Fig. 7.

Characterization of nanoparticles. (A) Structure of DADLE-LipoMSN-DADLE. (B) Physical properties of nanoparticles. n = 4 experiments. (C) Transmission electron micrographs of DADLE-LipoMSN and DADLE-LipoMSN-DADLE. Representative images, n = 3 independent experiments. (D and E) Time course of in vitro release of DADLE-Alexa647 from MSN-DADLE-Alexa647 at graded pH (D) and glutathione concentrations (E). n = 3 independent experiments. *P < 0.05, **P < 0.01, t test with Holm–Sidak correction. (F and G) Uptake of DADLE-LipoMSN-DADLE-Alexa647 into HEK293 control and HEK-DOPr cells determined by flow cytometry. (F) Uptake into HEK293 control and HEK-DOPr cells after 2 h. ***P < 0.001, t test with Holm–Sidak correction. (G) Effects of inhibitors of clathrin and dynamin and inactive analogs on uptake into HEK-DOPr cells after 2 h. n = 3 independent experiments. *P < 0.05, **P < 0.01, ***P < 0.001 compared with untreated cells, one-way ANOVA with Tukey’s post hoc test. (H) Uptake of DADLE-LipoMSN-DADLE-Alexa647 into HEK-HA-DOPr cells after 30 min.

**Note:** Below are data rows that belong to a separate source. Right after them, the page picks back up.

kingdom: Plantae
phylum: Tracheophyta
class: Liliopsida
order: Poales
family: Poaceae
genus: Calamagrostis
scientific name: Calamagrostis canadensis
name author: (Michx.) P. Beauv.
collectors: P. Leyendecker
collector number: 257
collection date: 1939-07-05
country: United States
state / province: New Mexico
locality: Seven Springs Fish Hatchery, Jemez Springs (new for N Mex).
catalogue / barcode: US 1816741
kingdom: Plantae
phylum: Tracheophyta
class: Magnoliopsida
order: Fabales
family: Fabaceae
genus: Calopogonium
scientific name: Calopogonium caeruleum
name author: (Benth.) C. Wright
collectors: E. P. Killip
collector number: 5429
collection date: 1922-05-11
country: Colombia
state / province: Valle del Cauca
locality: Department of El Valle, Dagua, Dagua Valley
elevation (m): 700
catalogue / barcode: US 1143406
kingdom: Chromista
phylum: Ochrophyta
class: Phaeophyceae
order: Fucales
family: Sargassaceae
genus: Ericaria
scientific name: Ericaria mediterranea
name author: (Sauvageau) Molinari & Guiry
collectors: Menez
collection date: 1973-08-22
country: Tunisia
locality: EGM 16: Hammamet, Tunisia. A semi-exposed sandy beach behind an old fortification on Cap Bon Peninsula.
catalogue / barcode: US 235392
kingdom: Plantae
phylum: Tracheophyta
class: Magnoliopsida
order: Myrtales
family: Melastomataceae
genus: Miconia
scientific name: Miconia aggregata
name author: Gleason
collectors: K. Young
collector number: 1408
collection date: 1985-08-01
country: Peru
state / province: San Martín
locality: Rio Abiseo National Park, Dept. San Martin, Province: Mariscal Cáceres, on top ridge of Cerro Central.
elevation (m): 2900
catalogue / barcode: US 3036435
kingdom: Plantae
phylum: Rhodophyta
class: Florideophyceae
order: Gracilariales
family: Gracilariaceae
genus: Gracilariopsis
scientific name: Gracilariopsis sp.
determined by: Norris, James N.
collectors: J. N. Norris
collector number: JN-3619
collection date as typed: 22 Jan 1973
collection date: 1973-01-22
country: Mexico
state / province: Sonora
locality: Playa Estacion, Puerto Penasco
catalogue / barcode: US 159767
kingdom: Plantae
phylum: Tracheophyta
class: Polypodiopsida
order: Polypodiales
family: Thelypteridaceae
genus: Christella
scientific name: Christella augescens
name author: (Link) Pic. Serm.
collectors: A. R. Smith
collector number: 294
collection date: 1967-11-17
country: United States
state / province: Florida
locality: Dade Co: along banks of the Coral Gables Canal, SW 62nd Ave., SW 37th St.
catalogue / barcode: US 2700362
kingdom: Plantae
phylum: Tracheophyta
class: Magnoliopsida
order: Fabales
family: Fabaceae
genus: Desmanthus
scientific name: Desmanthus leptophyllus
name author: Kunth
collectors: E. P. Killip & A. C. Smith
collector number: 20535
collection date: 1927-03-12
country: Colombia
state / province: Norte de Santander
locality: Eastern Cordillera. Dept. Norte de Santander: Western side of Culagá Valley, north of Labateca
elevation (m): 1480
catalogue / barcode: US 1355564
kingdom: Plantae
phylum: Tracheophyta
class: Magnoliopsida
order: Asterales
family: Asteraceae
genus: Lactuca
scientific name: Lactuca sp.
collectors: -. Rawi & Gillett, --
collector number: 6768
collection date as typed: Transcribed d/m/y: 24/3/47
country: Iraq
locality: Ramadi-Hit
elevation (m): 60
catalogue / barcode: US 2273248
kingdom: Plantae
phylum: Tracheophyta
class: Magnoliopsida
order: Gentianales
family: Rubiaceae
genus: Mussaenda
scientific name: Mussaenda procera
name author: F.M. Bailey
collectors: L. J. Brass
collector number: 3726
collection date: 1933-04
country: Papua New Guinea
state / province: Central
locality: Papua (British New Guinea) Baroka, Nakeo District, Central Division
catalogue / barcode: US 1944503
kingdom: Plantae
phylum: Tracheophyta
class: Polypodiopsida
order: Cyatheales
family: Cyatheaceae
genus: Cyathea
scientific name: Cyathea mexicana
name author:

Arrows show colocalization of DADLE-LipoMSN-DADLE-Alexa647 with DOPr in Rab5a-positive early endosomes. Representative images from four independent experiments. (I–K) Effects of DADLE (100 nM), DADLE-LipoMSN (20 µM), and DADLE-LipoMSN-DADLE (20 µM) on forskolin (FSK; 10 µM)-stimulated cAMP formation (I), βARR1 recruitment (J), and activation of nuclear ERK (K). n = 5 independent experiments. All results are mean ± SEM.